El segundo incidente, el más importante, difería mucho de lo contado por De Blaise. Vieron a los ajusticiados y encontraron la pequeña aldea, como en la historia original, pero en esta versión se dividieron. El mayor, sin que le temblara el gesto, siempre según Bowels, mandó al teniente junto con Sturdy, Colé y Brennan a ver a los crucificados, mientras el resto se acercaba a la aldea. El recibimiento que allí les hicieron fue tan servil como le habían contado a Torres, hasta que se oyeron disparos provenientes de la colina donde estaban los falsos crucificados, entonces los aldeanos se lanzaron sobre la compañía armados de cuchillos y palos.
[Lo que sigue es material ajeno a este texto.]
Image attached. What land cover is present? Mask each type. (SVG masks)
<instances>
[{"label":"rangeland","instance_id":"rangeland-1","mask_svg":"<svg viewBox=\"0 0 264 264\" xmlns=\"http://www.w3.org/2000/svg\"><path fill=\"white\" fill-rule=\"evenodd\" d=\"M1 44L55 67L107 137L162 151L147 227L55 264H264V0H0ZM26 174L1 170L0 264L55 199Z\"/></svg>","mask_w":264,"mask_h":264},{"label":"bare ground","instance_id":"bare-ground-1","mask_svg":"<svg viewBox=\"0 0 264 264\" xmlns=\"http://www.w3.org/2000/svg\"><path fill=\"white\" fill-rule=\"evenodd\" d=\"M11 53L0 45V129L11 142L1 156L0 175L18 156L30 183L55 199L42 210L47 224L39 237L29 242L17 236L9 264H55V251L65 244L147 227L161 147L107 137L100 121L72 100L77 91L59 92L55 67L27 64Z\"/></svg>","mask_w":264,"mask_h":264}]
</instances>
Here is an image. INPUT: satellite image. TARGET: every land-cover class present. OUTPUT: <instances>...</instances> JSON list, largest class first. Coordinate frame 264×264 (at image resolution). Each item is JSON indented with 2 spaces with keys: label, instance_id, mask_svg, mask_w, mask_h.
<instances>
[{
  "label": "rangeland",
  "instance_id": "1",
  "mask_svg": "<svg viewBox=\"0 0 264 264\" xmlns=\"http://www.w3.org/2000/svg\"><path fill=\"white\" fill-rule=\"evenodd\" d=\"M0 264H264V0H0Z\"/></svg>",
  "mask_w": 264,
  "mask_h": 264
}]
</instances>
Cuatro o cinco dacoit provistos de armas de fuego estaban entre ellos; y un elefante. Los británicos dieron cuenta de los indígenas en segundos, sufriendo una sola baja. La fiebre de sangre inundó sus espíritus, como a tantos hombres en el frente. No dejaron un birmano respirando. El elefante, pintado y decorado primorosamente como es costumbre en muchos pueblos asiáticos, no constituyó oposición alguna, aunque en efecto iba pertrechado con dos piezas de artillería sobre sus lomos, su cuidador se quedó quieto, montado sobre él sin intervenir en la contienda.
—¿Cómo es eso?
—Ni idea. Cuando terminamos bajó del animal con los brazos en alto y se echó al suelo. De Blaise se quedó mirando al elefante, unos minutos, dio media vuelta y en ese momento nos transformamos de hienas a lobos.
Decidieron asesinar al teniente en cuanto llegara. Si uno de ellos había caído, bien podían caer dos. Se hizo el silencio en esa aldea llena de cadáveres birmanos. Bowels no podía asegurar de quién había partido el plan.
—Fue De Blaise —sugirió Percy, pero el sargento no se atrevía a precisarlo, no en ese momento. Lo que sí recordaba como si hubiera ocurrido esa mañana es que nadie alzó una voz en defensa de Hamilton-Smythe, ni recriminando lo que era una acción cobarde y perversa. El mayor dejó claro que si su amigo volvía vivo a territorio controlado por ingleses, todos acabarían procesados. Nadie abogó por Hamilton, nadie.